Magistrate Judge Sarah Netburn has granted Ripple’s request to serve non-party subpoenas to video hosting platforms in order to authenticate some videos of top officials from the U.S. Securities and Exchange Commission giving speeches.
The platforms in question prohibit their users do not allow their users to download their own copies of the content, which is why the defendants had to seek the court’s permission.
The SEC claimed that it would consent to the request only if the defendants agreed to reopen discovery. The plaintiff wanted to serve several subpoenas in order to be able to obtain video material that would bolster its own claims.

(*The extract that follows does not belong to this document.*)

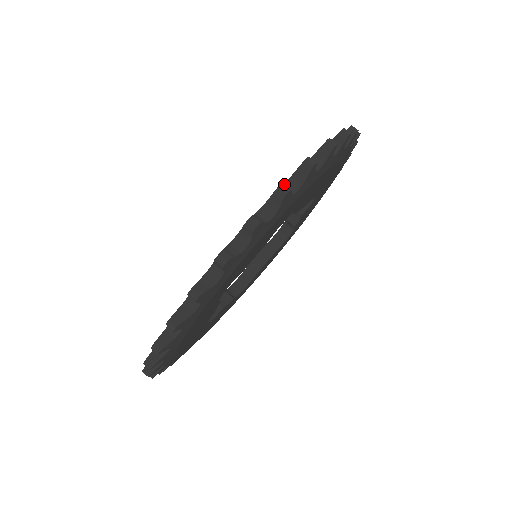
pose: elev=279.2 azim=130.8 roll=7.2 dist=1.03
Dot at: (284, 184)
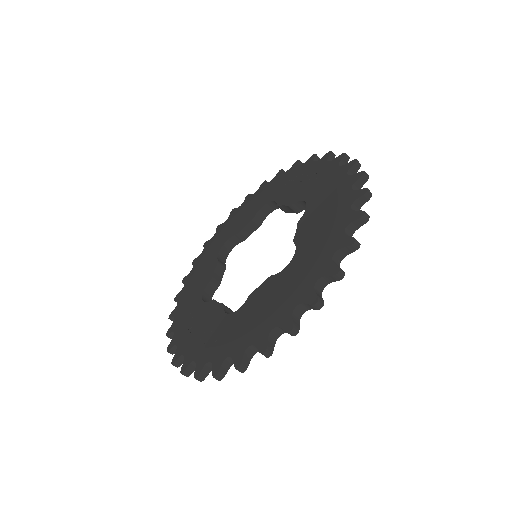
Dot at: (207, 363)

Ripple insisted that it wasn’t seeking to reopen the discovery process with its two requests. Its motions relate back to the requests for admission that Ripple served before the end of the fast discovery process in late August.

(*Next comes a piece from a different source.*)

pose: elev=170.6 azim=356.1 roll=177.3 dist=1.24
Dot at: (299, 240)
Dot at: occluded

In her ruling, Judge Netburn has ignored the SEC’s argument about the defendants trying to reopen fast discovery. In a letter filed on Aug. 8, the plaintiff said that it took no position on the defendants’ motion to reopen fast discovery.
As noted by attorney Jeremy Hogan, a partner at the Hogan & Hogan legal firm, recently noted that authentication is “standard stuff,” which is why it shouldn’t be this difficult.
As reported by U.Today, Ripple also responded to the plaintiff’s objections regarding the recent court decisions related to the emails of former SEC official William Hinman. The defendants claim that the agency mischaracterized the judge’s rulings.